Two female employees of Prime Minister Scott Morrison's Liberal party said last week they had been raped by the same man in 2019 and 2020.
Both have yet to make a formal police complaint, but Brittany Higgins, who has spoken publicly about her alleged rape, said last week that she would do so, though it is unclear if she has lodged one with police.
Finance Minister Simon Birmingham, who is leading an internal inquiry into workplace culture, said he wanted an investigation that is to be set up next week to be impartial.
"I want complete independence," he told Australian Broadcasting Corp radio. "I want people to have full confidence that this enquiry is genuinely an independent (one)."
The complaint process is expected to be a central element of the investigation, he said, adding, "This is not something that I expect to drag on for weeks."
Fuelling pressure on Morrison, the Australian newspaper published on Monday the account of a third woman, who said she had also been raped by the unnamed former Liberal party worker on the night of June 29 and the morning of June 30 in 2016.
"I believe his actions constitute sexual assault, because he performed or tried to perform sexual acts on me while I was severely intoxicated and unable to provide valid and informed consent," the unidentified woman told the paper.

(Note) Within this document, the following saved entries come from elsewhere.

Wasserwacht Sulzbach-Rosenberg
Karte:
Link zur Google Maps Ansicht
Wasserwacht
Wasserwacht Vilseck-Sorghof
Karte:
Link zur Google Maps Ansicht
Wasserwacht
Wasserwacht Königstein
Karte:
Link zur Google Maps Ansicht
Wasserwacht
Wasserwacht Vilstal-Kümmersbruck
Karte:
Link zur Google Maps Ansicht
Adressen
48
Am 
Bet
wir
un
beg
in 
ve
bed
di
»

The incident happened outside parliament, she added.
Already dogged by accusations of improper behaviour towards women, Morrison's Liberals face a barrage of criticism about the way it handled Higgins' internal complaint to Linda Reynolds, who is now defence minister.
Higgins has said she felt pressure not to proceed with a formal complaint for fear of losing her job.
Reynolds last week apologised to Higgins but denied that she or her staff pressured her not to pursue a police complaint.
Morrison said he only learnt of the alleged complaints last week, and has sought to placate public anger with an inquiry.